Consigne –
Reproduisez mot pour mot le passage du texte sélectionné consacré à Guy Mollet, en commençant par « Guy Mollet naît » et en poursuivant jusqu'à « travailler plus tôt. ».

Texte sélectionné –
######
Guy MOLLET


de naissance Alcide, Guy Mollet
31/12/1905 Flers-de-l’Orne (Orne) – 3/10/1975 Paris
Maître d’internat lycée de garçons (1923-1925)
Professeur d’anglais – Homme politique


Photographie Wikipedia

Guy Mollet naît dans une famille très modeste. Son père, Pierre, ancien employé de commerce, est devenu contremaître ouvrier-tisserand et fait trôner une photo de Jean JAURÈS au-dessus de la commode de sa chambre. Sa mère, Marie LELIÈVRE, est une catholique sociale convaincue à une époque où l’église n’accepte la République que du bout des lèvres…

Le petit Guy naît donc officiellement le 31 décembre 1905. Officiellement, car il est né en fait le 2 janvier 1906. Or, l’employé de l’État civil n’a pas encore reçu le registre de 1906, et il propose à Pierre Mollet de déclarer la naissance de son fils deux jours auparavant, arguant du fait que l’enfant gagnerait un an pour son service militaire et pourrait commencer à travailler plus tôt.
######
Données fournies –
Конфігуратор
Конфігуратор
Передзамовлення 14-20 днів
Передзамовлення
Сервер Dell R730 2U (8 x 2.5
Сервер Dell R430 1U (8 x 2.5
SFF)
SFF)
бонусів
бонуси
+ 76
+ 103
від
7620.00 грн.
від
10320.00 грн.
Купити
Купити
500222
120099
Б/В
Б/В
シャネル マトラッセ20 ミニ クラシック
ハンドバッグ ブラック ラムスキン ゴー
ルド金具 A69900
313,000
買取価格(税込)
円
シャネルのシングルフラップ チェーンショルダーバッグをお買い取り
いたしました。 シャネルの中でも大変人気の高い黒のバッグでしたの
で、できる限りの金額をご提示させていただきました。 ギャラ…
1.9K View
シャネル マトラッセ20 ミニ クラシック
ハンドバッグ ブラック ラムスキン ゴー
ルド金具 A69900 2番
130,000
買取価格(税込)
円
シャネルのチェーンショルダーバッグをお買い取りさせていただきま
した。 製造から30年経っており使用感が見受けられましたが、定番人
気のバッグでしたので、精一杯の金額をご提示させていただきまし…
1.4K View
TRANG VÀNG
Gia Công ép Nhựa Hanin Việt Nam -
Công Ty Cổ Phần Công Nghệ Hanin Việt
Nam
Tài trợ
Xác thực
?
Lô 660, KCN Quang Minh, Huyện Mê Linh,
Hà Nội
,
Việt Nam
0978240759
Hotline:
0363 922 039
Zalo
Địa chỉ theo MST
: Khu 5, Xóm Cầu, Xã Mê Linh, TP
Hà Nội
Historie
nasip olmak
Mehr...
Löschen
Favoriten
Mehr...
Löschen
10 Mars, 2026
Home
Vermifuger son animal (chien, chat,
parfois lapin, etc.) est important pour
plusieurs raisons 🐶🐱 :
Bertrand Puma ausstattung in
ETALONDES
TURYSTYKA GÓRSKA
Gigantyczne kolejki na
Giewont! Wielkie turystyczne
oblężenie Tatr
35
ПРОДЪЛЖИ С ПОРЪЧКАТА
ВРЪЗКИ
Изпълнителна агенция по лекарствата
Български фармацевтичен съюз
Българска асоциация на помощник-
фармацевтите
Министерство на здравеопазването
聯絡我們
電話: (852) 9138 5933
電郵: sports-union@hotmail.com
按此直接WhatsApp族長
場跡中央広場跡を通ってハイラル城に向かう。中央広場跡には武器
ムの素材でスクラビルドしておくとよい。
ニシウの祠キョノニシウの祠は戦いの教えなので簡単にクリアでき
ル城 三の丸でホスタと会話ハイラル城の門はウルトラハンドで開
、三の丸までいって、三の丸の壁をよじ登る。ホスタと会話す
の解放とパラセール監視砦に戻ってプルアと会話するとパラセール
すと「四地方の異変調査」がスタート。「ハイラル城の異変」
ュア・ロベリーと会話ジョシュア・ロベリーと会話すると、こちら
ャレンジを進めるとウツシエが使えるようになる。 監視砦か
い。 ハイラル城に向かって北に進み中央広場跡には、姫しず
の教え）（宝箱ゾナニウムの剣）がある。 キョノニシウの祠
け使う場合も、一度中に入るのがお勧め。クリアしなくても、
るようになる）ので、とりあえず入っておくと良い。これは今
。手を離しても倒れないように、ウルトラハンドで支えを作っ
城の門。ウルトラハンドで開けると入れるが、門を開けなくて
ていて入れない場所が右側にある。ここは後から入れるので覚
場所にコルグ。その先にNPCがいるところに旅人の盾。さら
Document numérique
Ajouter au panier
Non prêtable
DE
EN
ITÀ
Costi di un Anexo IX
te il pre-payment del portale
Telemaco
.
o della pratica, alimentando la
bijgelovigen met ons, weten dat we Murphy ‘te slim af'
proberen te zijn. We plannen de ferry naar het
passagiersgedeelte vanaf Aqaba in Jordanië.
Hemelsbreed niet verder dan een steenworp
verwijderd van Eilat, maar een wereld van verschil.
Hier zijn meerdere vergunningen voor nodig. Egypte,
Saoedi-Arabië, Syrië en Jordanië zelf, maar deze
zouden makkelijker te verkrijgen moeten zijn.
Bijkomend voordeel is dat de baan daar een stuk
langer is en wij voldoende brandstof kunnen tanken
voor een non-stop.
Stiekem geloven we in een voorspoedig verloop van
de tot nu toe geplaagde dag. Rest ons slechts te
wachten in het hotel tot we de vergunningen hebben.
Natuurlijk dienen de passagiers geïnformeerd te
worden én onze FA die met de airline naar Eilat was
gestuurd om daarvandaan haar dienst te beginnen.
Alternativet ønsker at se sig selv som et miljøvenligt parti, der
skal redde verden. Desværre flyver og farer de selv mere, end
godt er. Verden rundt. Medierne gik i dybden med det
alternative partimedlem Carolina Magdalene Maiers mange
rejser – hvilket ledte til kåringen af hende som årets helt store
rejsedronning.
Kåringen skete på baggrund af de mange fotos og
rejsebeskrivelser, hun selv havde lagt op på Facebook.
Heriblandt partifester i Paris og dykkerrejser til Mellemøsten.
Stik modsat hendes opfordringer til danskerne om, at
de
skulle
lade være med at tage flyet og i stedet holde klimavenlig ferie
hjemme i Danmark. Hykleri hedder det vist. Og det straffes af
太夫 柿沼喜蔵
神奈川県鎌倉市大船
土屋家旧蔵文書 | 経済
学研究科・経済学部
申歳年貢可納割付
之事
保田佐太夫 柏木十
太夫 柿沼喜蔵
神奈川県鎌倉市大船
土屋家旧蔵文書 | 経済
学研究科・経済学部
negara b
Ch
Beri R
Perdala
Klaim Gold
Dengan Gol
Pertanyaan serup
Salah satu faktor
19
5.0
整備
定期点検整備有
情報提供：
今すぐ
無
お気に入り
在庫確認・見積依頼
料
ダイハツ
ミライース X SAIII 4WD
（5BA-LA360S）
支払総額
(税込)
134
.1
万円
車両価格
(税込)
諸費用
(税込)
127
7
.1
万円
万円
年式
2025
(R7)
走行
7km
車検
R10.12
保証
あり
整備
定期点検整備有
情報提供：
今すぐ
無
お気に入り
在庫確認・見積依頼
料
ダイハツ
######
Votre réponse –
Guy Mollet naît dans une famille très modeste. Son père, Pierre, ancien employé de commerce, est devenu contremaître ouvrier-tisserand et fait trôner une photo de Jean JAURÈS au-dessus de la commode de sa chambre. Sa mère, Marie LELIÈVRE, est une catholique sociale convaincue à une époque où l’église n’accepte la République que du bout des lèvres…

Le petit Guy naît donc officiellement le 31 décembre 1905. Officiellement, car il est né en fait le 2 janvier 1906. Or, l’employé de l’État civil n’a pas encore reçu le registre de 1906, et il propose à Pierre Mollet de déclarer la naissance de son fils deux jours auparavant, arguant du fait que l’enfant gagnerait un an pour son service militaire et pourrait commencer à travailler plus tôt.